Contenu externe

Le contenu suivant a été fourni par des partenaires externes. Nous ne pouvons ainsi pas garantir son accessibilité à tous les utilisateurs.

Le canton des Grisons a particulièrement souffert de la baisse des nuitées ce début d'année (archives).

KEYSTONE/ARNO BALZARINI

(sda-ats)

Les hôtels suisses souffrent davantage de l'abandon du taux plancher de l'euro que l'an dernier où la plupart des touristes avaient déjà réservé leurs vacances, au moment de la décision de la BNS. Actuellement, ils renoncent à venir en Suisse.

Andreas Züllig, président d'Hotelleriesuisse, a rappelé dans une interview à la Schweiz am Sonntag que les nuitées en Suisse ont reculé de 3,9%, si l'on cumule janvier et février. C'est la baisse la plus forte depuis trois ans et une conséquence du renchérissement du franc.

"Le recul se fait seulement maintenant nettement sentir", a-t-il ajouté. La Banque nationale suisse (BNS) avait décidé le 15 janvier 2015 d'abandonner le taux plancher de 1,20 franc pour un euro.

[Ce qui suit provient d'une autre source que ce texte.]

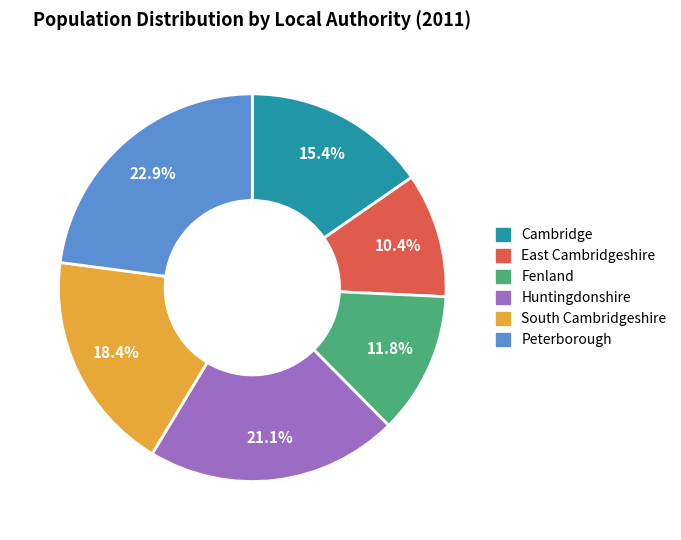

Is there a majority slice in this chart?

No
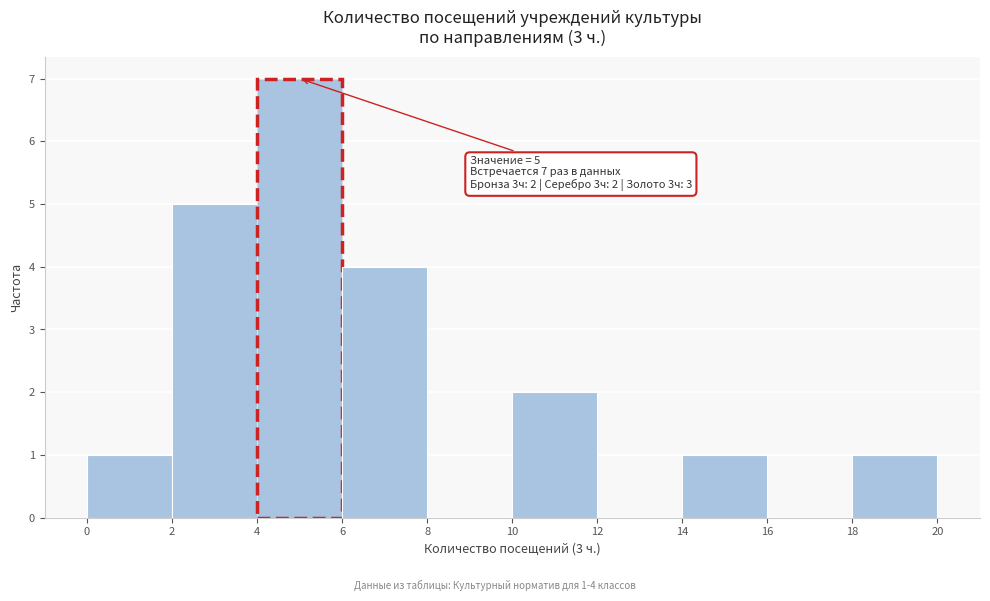

Over which range of the x-axis is the bar tallest?

4 to 6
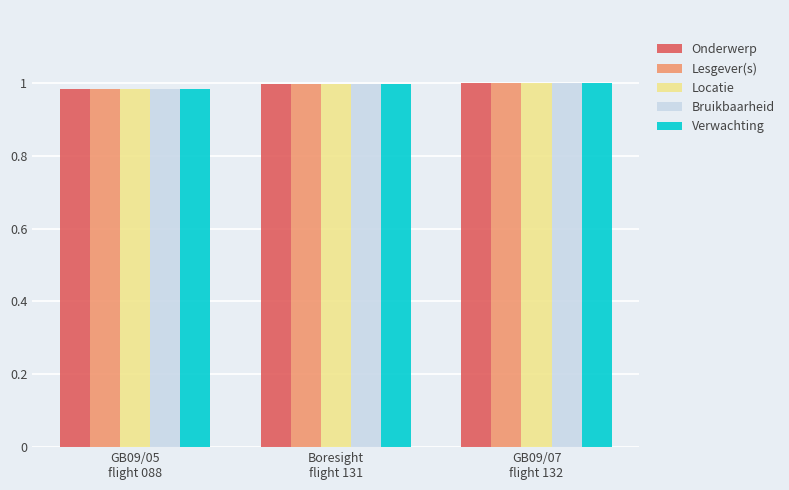

What is the sum of all Verwachting values?

3.0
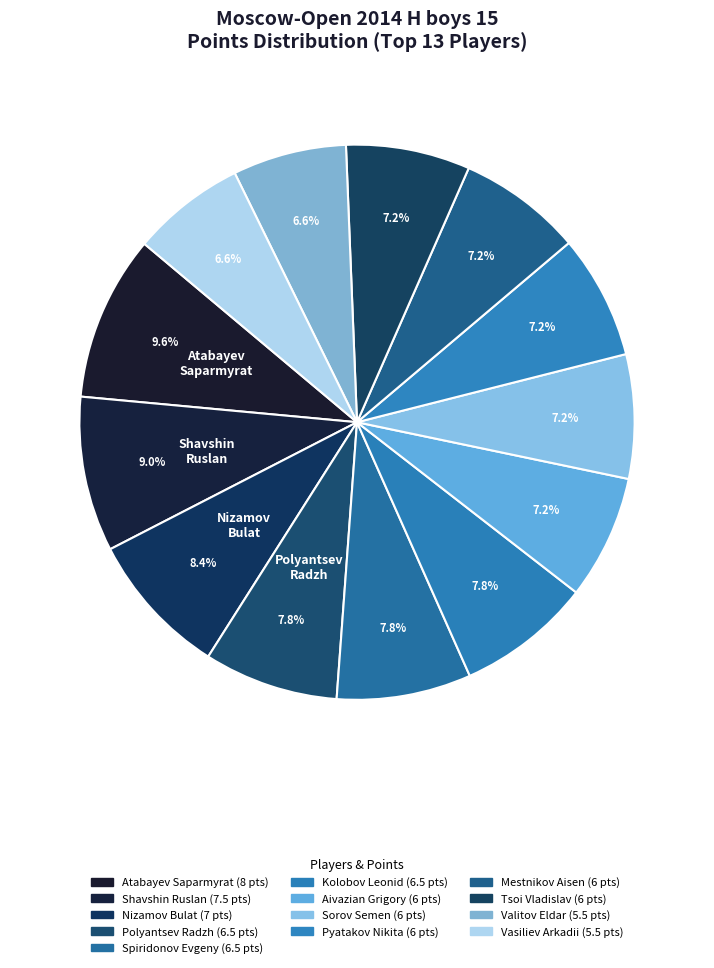

What percentage is the Vasiliev Arkadii slice, to the nearest percent?

7%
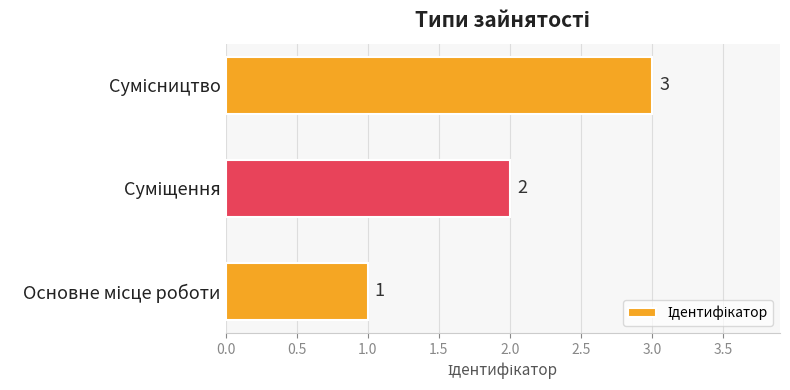

How many values are between 1 and 3?

3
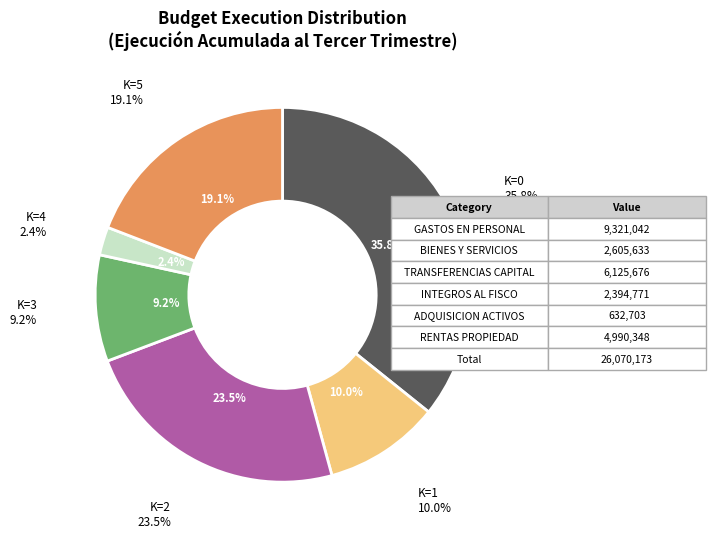

What percentage is NOT represented by BIENES Y SERVICIOS DE CONSUMO?

90.0%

Le canton des Grisons est particulièrement touché. Dans les deux premiers mois, les nuitées y ont reculé de plus de 9%. Andreas Züllig met également en avant le mauvais temps.

Grâce aux nouvelles technologies, les visiteurs en provenance de régions de Suisse orientale ou centrale ou des pays frontaliers aux Grisons réservent de plus en plus spontanément. En cas de mauvais temps, ils restent chez eux. "Avant, il n'y avait pas ses fluctuations. Les visiteurs réservaient une semaine et venaient, quelle que soit la météo", déplore Andreas Züllig.

Ce dernier voit des opportunités pour les hôtels suisses dans la coopération. Ainsi, ils pourront baisser leurs coûts. "Nous devons nous adapter aux conditions. Car si nous sommes trop chers, nous n'aurons plus de clients", a ajouté le président d'Hotelleriesuisse.